(SOURCE EXTRACT):
[Fwd: CFP: Excesses and Extremes in Film and Video]

From: Michael Zryd (email suppressed)
Date: Tue Aug 08 2006 - 14:37:02 PDT


-------- Original Message --------
Subject: CFP: Excesses and Extremes in Film and Video
Date: Tue, 8 Aug 2006 17:31:01 -0400 (EDT)
From: linda feesey <email suppressed>
To: email suppressed

all for Proposals/abstracts: Excesses and Extremes in
Film and Video

Pleasure Dome, Toronto's experimental and alternative
film and video exhibition collective would like to
invite submissions for its next publication titled,
Excesses and Extremes in Film and Video.

In this book, which sets out to examine excesses and
extremities, and thereby also liminality, we invite
submissions on a range of explorations that consider
creative excrescence and the immoderate in film, video
and expanded cinema.

This collection forays into creative impulses that are
extremist in kind, and also considers the liminal
spaces in which such experimentations in art and
thought move. Essays will take as their point of
departure an exploration of this overarching theme of
excess and the "irrational" through which images in
film and video stretch tensile, convulsing to their
edges, producing a shock to thought and topographies
of foreignness.

Items stored from a collection:

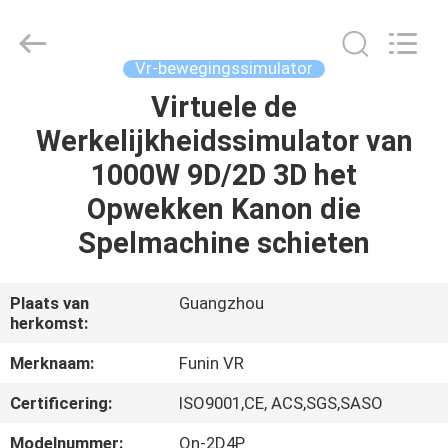
2026
Zhuoyuan
Co.,Ltd.
All
Rights
Vr-bewegingssimulator
Reserved.
Virtuele de
HUIS
Werkelijkheidssimulator van
PRODUCTEN
1000W 9D/2D 3D het
Opwekken Kanon die
VR-
Spelmachine schieten
SHOW
Plaats van
Guangzhou
herkomst:
OVER
ONS
Merknaam:
Funin VR
Certificering:
ISO9001,CE, ACS,SGS,SASO
FABRIEKSRONDLEIDING
Modelnummer:
Qn-2D4P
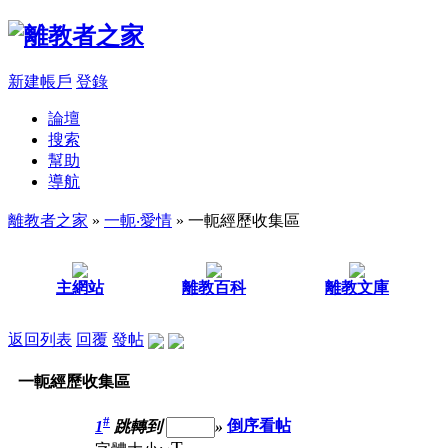
新建帳戶
登錄
論壇
搜索
幫助
導航
離教者之家
»
一軛‧愛情
» 一軛經歷收集區
主網站
離教百科
離教文庫
返回列表
回覆
發帖
一軛經歷收集區
#
1
跳轉到
»
倒序看帖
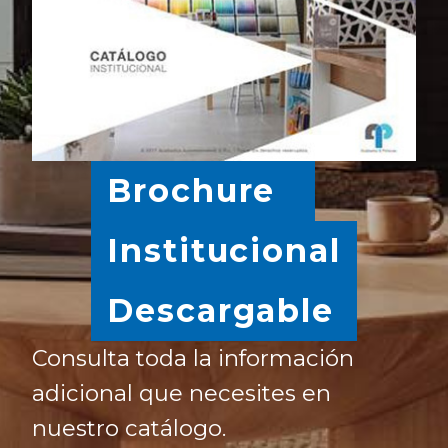
Brochure
Institucional
Descargable
Consulta toda la información
adicional que necesites en
nuestro catálogo.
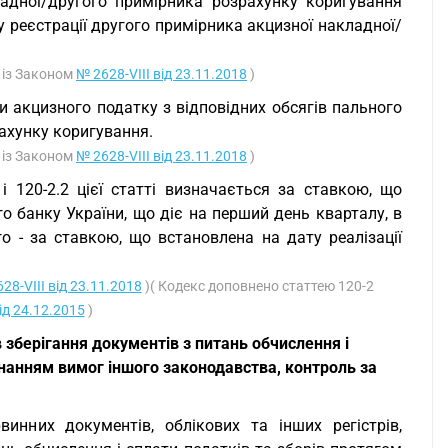
адної/другого примірника розрахунку коригування
у реєстрації другого примірника акцизної накладної/
о із Законом
№ 2628-VIII від 23.11.2018
)
и акцизного податку з відповідних обсягів пального
рахунку коригування.
о із Законом
№ 2628-VIII від 23.11.2018
)
 і 120-2.2 цієї статті визначається за ставкою, що
го банку України, що діє на перший день кварталу, в
о - за ставкою, що встановлена на дату реалізації
28-VIII від 23.11.2018
)( Кодекс доповнено статтею 120-2
ід 24.12.2015
)
зберігання документів з питань обчислення і
конанням вимог іншого законодавства, контроль за
винних документів, облікових та інших регістрів,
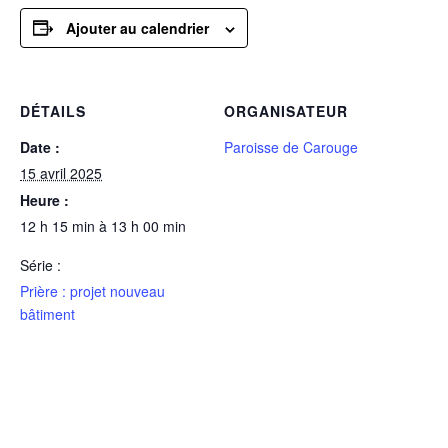
Ajouter au calendrier
DÉTAILS
ORGANISATEUR
Date :
Paroisse de Carouge
15 avril 2025
Heure :
12 h 15 min à 13 h 00 min
Série :
Prière : projet nouveau
bâtiment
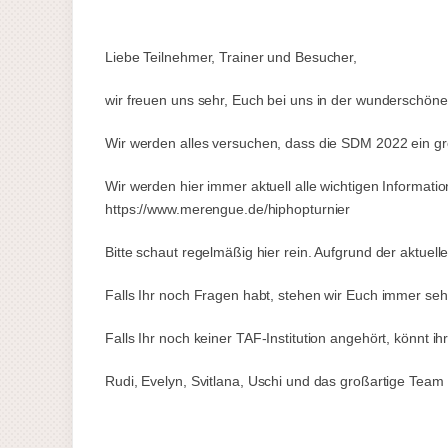
Liebe Teilnehmer, Trainer und Besucher,
wir freuen uns sehr, Euch bei uns in der wunderschö
Wir werden alles versuchen, dass die SDM 2022 ein großa
Wir werden hier immer aktuell alle wichtigen Informati
https://www.merengue.de/hiphopturnier
Bitte schaut regelmäßig hier rein. Aufgrund der aktue
Falls Ihr noch Fragen habt, stehen wir Euch immer se
Falls Ihr noch keiner TAF-Institution angehört, könnt 
Rudi, Evelyn, Svitlana, Uschi und das großartige Team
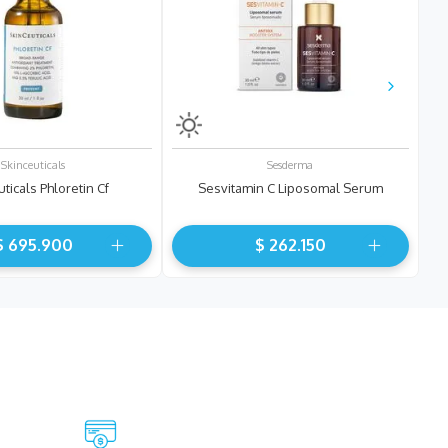
Skinceuticals
Sesderma
ticals Phloretin Cf
Sesvitamin C Liposomal Serum
$
695
.
900
$
262
.
150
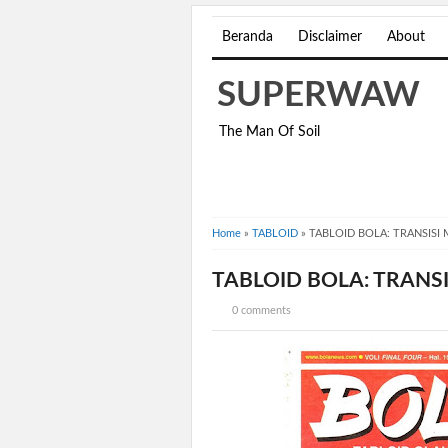
Beranda
Disclaimer
About
SUPERWAW
The Man Of Soil
Home
»
TABLOID
»
TABLOID BOLA: TRANSISI
TABLOID BOLA: TRANS
0 comments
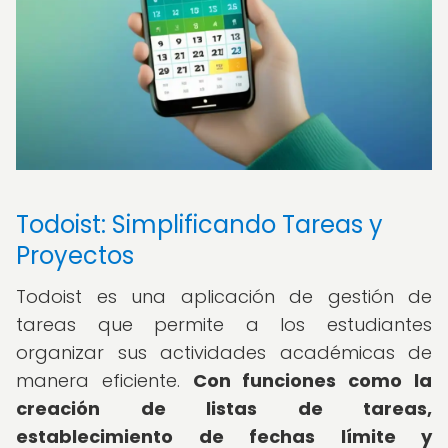
Todoist: Simplificando Tareas y
Proyectos
Todoist es una aplicación de gestión de
tareas que permite a los estudiantes
organizar sus actividades académicas de
manera eficiente.
Con funciones como la
creación de listas de tareas,
establecimiento de fechas límite y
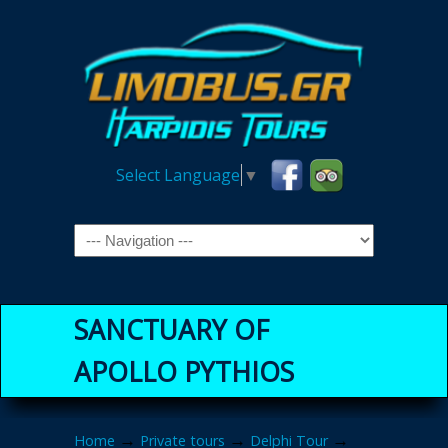
Select Language
▼
Navigation
SANCTUARY OF
APOLLO PYTHIOS
→
→
→
Home
Private tours
Delphi Tour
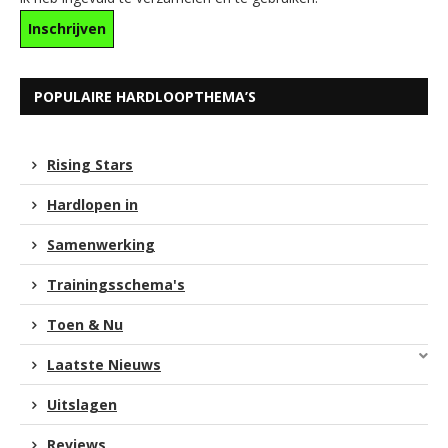
POPULAIRE HARDLOOPTHEMA’S
Rising Stars
Hardlopen in
Samenwerking
Trainingsschema's
Toen & Nu
Laatste Nieuws
Uitslagen
Reviews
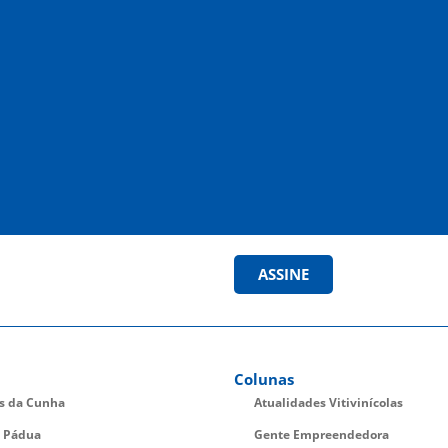
ASSINE
Colunas
es da Cunha
Atualidades Vitivinícolas
 Pádua
Gente Empreendedora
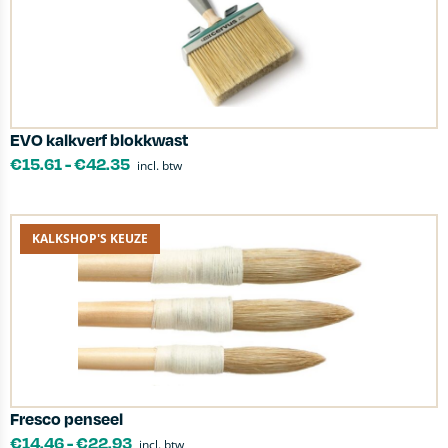
EVO kalkverf blokkwast
€
15.61
-
€
42.35
incl. btw
KALKSHOP'S KEUZE
Fresco penseel
€
14.46
-
€
22.93
incl. btw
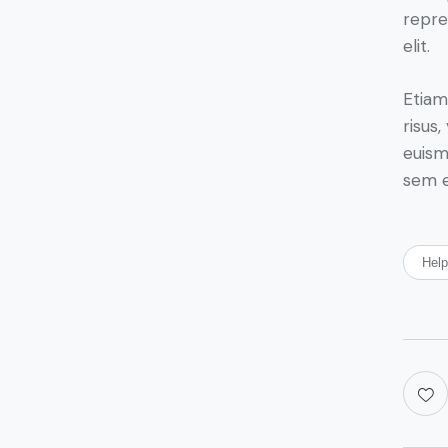
repre
elit.
Etiam
risus
euism
sem e
Hel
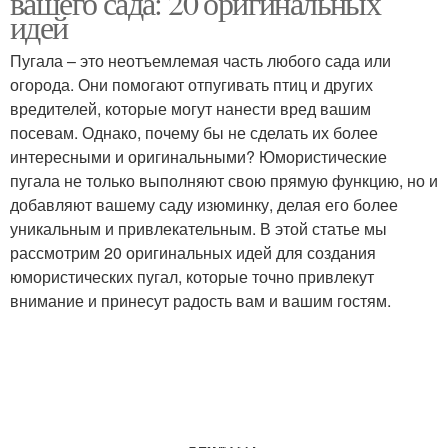
вашего сада: 20 оригинальных
идей
Пугала – это неотъемлемая часть любого сада или
огорода. Они помогают отпугивать птиц и других
Пугало из веток
Идеи для пугал
вредителей, которые могут нанести вред вашим
посевам. Однако, почему бы не сделать их более
интересными и оригинальными? Юмористические
Пугала с
пугала не только выполняют свою прямую функцию, но и
Пугала из подручных
нестандартным
добавляют вашему саду изюминку, делая его более
материалов
дизайном
уникальным и привлекательным. В этой статье мы
рассмотрим 20 оригинальных идей для создания
юмористических пугал, которые точно привлекут
внимание и принесут радость вам и вашим гостям.
Пугала на огороде
Традиционные пугала
Соломенное пугало
Пугало в форме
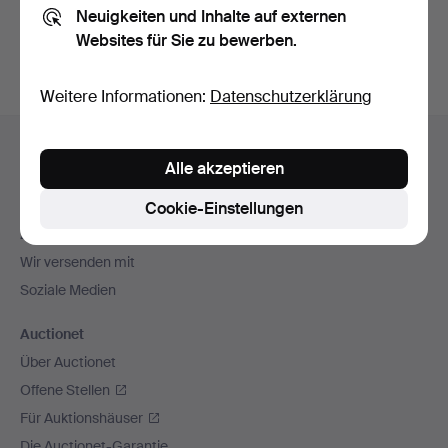
Neuigkeiten und Inhalte auf externen
Archiv
suchen.
Websites für Sie zu bewerben.
Weitere Informationen:
Datenschutzerklärung
Fußzeilen-
Hilfe und Kontakt
Navigation
Alle akzeptieren
Kontakt mit dem Support aufnehmen
Alle Auktionshäuser
Cookie-Einstellungen
Zahlungsweisen
Wir versenden mit
Soziale Medien
Auctionet
Über Auctionet
Offene Stellen
Für Auktionshäuser
Die Auctionet-Garantie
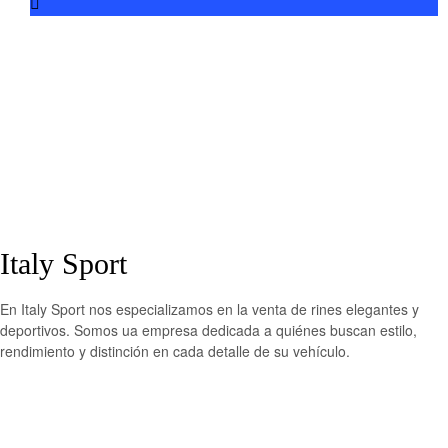
Italy Sport
En Italy Sport nos especializamos en la venta de rines elegantes y
deportivos. Somos ua empresa dedicada a quiénes buscan estilo,
rendimiento y distinción en cada detalle de su vehículo.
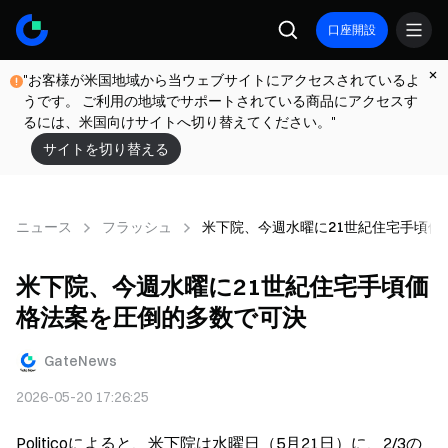
口座開設
"お客様が米国地域から当ウェブサイトにアクセスされているよ
うです。 ご利用の地域でサポートされている商品にアクセスす
るには、米国向けサイトへ切り替えてください。"
サイトを切り替える
ニュース
フラッシュ
米下院、今週水曜に21世紀住宅手頃価
米下院、今週水曜に21世紀住宅手頃価
格法案を圧倒的多数で可決
GateNews
2026-05-20 17:26:25
Politicoによると、米下院は水曜日（5月21日）に、2/3の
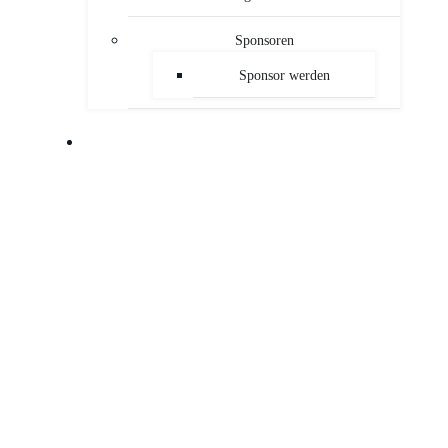
Sponsoren
Sponsor werden
PUBLIKATIONEN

(PROBLEM REQUIREMENTS):
Set down the forwarded call for submissions above in full, word for word.

(RESPONSE):
[Fwd: CFP: Excesses and Extremes in Film and Video]

From: Michael Zryd (email suppressed)
Date: Tue Aug 08 2006 - 14:37:02 PDT


-------- Original Message --------
Subject: CFP: Excesses and Extremes in Film and Video
Date: Tue, 8 Aug 2006 17:31:01 -0400 (EDT)
From: linda feesey <email suppressed>
To: email suppressed

all for Proposals/abstracts: Excesses and Extremes in
Film and Video

Pleasure Dome, Toronto's experimental and alternative
film and video exhibition collective would like to
invite submissions for its next publication titled,
Excesses and Extremes in Film and Video.

In this book, which sets out to examine excesses and
extremities, and thereby also liminality, we invite
submissions on a range of explorations that consider
creative excrescence and the immoderate in film, video
and expanded cinema.

This collection forays into creative impulses that are
extremist in kind, and also considers the liminal
spaces in which such experimentations in art and
thought move. Essays will take as their point of
departure an exploration of this overarching theme of
excess and the "irrational" through which images in
film and video stretch tensile, convulsing to their
edges, producing a shock to thought and topographies
of foreignness.